MATERIAL SHOWN =
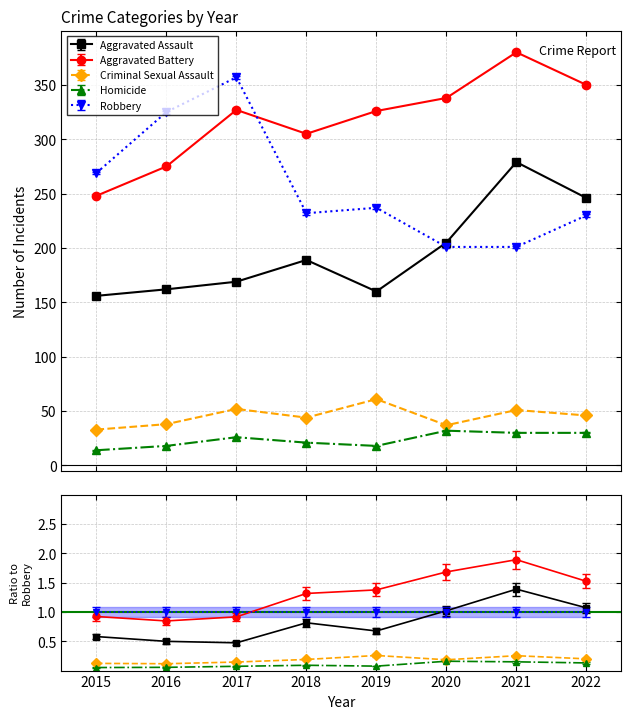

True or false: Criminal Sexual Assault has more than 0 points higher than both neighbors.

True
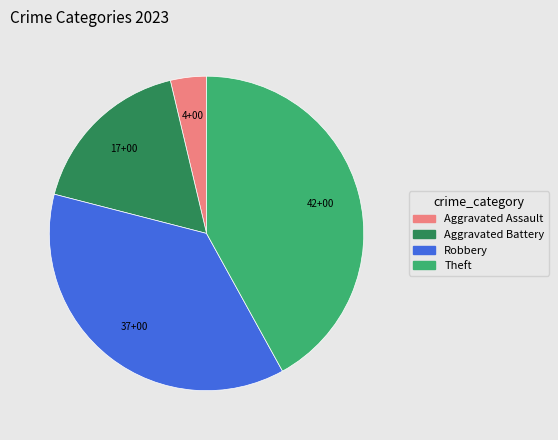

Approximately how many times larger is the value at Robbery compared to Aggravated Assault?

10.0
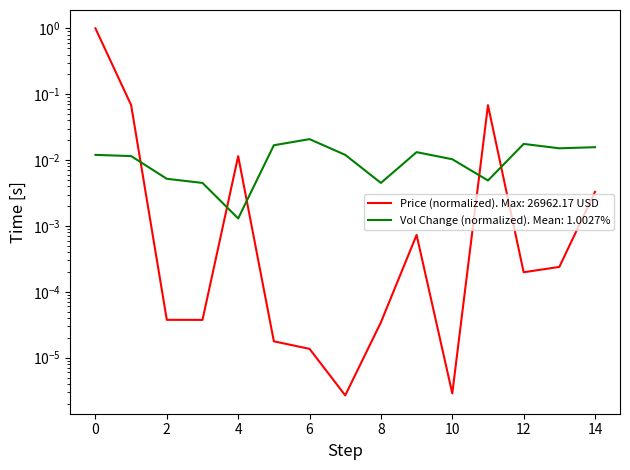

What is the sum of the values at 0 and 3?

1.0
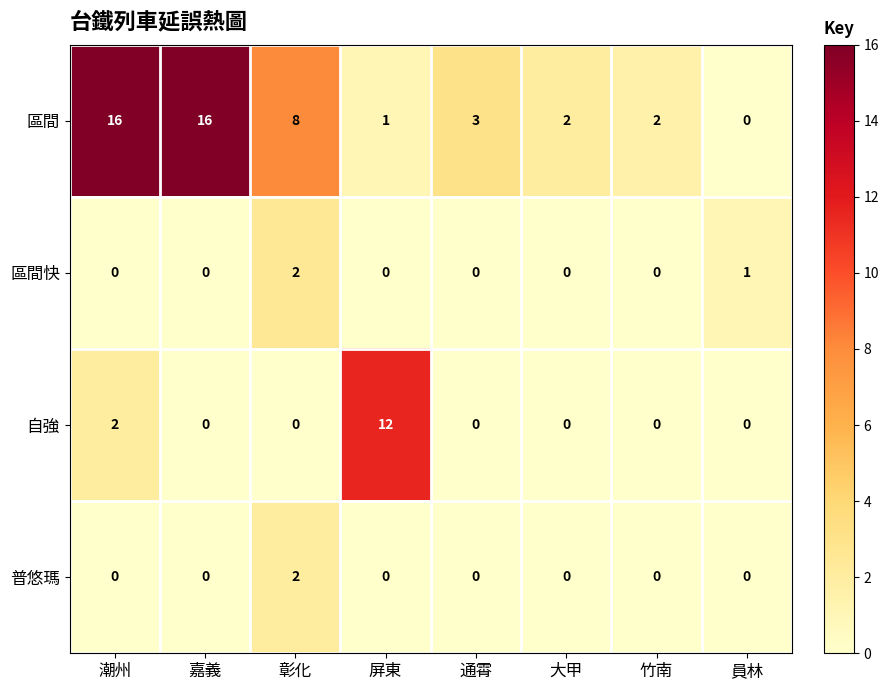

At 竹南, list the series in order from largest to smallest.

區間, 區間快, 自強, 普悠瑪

PROMPT = Pull out all the text in the data above and reproduce it word for word, leaving the pictures out of your answer.

SOLVED EXERCISE =
True or false: Criminal Sexual Assault has more than 0 points higher than both neighbors.

True

Approximately how many times larger is the value at Robbery compared to Aggravated Assault?

10.0

What is the sum of the values at 0 and 3?

1.0

At 竹南, list the series in order from largest to smallest.

區間, 區間快, 自強, 普悠瑪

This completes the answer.